━━ SUPPLIED RECORDS ━━
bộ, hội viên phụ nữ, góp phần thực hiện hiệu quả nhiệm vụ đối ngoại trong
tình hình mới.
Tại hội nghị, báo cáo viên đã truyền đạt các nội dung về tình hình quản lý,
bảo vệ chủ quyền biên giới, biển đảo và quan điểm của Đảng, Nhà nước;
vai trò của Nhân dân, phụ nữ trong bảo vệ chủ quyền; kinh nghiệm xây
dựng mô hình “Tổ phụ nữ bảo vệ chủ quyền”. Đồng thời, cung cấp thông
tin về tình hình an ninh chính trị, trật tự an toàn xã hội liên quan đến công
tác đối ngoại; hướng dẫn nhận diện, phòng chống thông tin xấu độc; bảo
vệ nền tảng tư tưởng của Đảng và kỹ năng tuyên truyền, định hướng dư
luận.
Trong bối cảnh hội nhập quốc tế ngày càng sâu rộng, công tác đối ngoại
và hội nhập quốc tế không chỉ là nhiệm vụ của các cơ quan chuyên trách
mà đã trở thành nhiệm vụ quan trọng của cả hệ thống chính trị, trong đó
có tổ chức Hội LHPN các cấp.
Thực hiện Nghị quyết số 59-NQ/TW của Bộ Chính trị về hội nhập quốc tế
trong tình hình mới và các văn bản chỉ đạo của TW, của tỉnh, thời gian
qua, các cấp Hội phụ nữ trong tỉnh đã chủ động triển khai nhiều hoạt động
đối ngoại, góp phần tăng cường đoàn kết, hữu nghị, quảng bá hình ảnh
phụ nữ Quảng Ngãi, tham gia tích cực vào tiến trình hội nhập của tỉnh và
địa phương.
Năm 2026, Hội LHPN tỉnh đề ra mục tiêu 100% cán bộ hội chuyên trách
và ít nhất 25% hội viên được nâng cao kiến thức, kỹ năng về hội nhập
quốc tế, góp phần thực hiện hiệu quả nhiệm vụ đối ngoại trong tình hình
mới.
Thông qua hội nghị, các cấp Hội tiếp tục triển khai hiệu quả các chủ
━━━
WORK ORDER:
Repeat only the lines from the one holding "Thực hiện Nghị" through the last line of the data.

EXERCISE SOLUTION:
Thực hiện Nghị quyết số 59-NQ/TW của Bộ Chính trị về hội nhập quốc tế
trong tình hình mới và các văn bản chỉ đạo của TW, của tỉnh, thời gian
qua, các cấp Hội phụ nữ trong tỉnh đã chủ động triển khai nhiều hoạt động
đối ngoại, góp phần tăng cường đoàn kết, hữu nghị, quảng bá hình ảnh
phụ nữ Quảng Ngãi, tham gia tích cực vào tiến trình hội nhập của tỉnh và
địa phương.
Năm 2026, Hội LHPN tỉnh đề ra mục tiêu 100% cán bộ hội chuyên trách
và ít nhất 25% hội viên được nâng cao kiến thức, kỹ năng về hội nhập
quốc tế, góp phần thực hiện hiệu quả nhiệm vụ đối ngoại trong tình hình
mới.
Thông qua hội nghị, các cấp Hội tiếp tục triển khai hiệu quả các chủ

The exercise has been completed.